Sie alle werden zu „Autoren“ hochgejubelt und dürfen mit ihren kaum zu überbietenden Weisheiten in Buchform am Ende von sich behaupten: Seht her, ich habe ein Buch geschrieben!

So wie jene Ruth Moschner (Big Brother, Riverboat), die in epischer Breite über „dünne Dänen“ und ihr „Buch“ die Schoko-Diät dampfplaudert, bis man sich aufgrund von Gähnkrämpfen in orthopädische Behandlung begeben muss und sich fragt, wer solche Bücher kauft und am Ende auch noch liest. Denn gekauft werden sie, das bedingt schon das ungeschriebene Verlagsgesetz.

Jenes besagt nämlich, dass man mit einem erfolgreich verlegten Buch, viele andere nicht so erfolgreiche (oder gute?) Bücher mit durchziehen kann. Und es ist kein Geheimnis, dass die Sachbuchbranche boomt.

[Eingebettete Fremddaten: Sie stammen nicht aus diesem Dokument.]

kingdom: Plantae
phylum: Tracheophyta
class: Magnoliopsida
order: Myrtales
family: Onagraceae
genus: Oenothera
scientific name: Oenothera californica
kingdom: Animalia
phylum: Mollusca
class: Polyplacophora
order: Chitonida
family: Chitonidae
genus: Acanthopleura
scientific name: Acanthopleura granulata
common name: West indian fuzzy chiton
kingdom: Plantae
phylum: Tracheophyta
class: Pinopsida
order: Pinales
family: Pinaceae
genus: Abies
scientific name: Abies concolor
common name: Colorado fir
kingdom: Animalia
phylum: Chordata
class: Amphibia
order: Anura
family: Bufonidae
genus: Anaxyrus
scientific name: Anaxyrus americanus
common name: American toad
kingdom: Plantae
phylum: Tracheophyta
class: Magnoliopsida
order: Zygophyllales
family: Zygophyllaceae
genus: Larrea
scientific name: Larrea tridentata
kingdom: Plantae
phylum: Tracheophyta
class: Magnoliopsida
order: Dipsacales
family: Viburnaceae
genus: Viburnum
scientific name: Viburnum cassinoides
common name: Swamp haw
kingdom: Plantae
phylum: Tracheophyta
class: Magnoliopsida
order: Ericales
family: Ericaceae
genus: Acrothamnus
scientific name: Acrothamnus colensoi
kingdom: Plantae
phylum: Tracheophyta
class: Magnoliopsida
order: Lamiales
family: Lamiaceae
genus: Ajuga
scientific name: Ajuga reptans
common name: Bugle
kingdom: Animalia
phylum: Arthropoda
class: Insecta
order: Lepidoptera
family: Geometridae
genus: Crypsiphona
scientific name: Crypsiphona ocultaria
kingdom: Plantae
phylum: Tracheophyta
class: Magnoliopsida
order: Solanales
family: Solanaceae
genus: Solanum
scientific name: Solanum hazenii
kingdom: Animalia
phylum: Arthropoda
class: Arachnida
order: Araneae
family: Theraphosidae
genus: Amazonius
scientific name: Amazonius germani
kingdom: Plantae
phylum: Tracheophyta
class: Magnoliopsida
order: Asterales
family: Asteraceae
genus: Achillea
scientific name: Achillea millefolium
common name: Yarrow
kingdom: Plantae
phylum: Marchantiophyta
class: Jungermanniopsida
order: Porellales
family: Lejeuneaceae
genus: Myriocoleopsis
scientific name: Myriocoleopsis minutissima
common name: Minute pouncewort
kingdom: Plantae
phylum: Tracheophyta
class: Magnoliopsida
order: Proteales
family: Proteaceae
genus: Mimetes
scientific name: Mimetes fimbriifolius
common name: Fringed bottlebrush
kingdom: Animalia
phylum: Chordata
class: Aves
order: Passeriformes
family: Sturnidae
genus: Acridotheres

Kochbücher, Diättipps, Fitnessratgeber und ähnliches erfreuen sich uneingeschränkt großer Nachfrage.

Aber mal ehrlich, wäre eine Leipziger Buchmesse ohne diese drolligen bis schrägen Protagonisten der Anti-Literatur nicht auch ein wenig fade und allzu ernst? Genau. Deshalb schüttelt man sich nach dem Gähnkrampf ordentlich durch und begibt sich zu denen, die wirklich und auch selbst schreiben. Richtige Geschichten, Literatur und so. So wie der Gewinner des Leipziger Buchpreises in der Kategorie Belletristik, Clemens J. Setz. Der Grazer Schriftsteller hat den mit 15.000 Euro dotierten Preis für sein Buch „Die Liebe zu Zeit des Mahlstädter Kindes“ erhalten. Ein hoch verspieltes, unheimliches Werk das Grenzen überschreitet. Nominiert waren außerdem Anna Katharina Fröhlich mit „Kream Korner“, Arno Geiger mit „Der alte König in seinem Exil“, der heimliche Publikumsliebling Wolfgang Herrndorf mit „Tschick“ und Peter Stamm mit „Seerücken“.

Angesichts solch geballter Erzählkunst schaut man dann doch wieder einigermaßen versöhnt und milde auf „Autoren“ wie Matthias Reim mit seinem Nachschlag(er)werk „Verdammt ich leb noch“. Ja, möchte man zustimmen: „Verdammt, er lebt noch“. Aber so böse ist man dann verdammt noch mal doch nicht.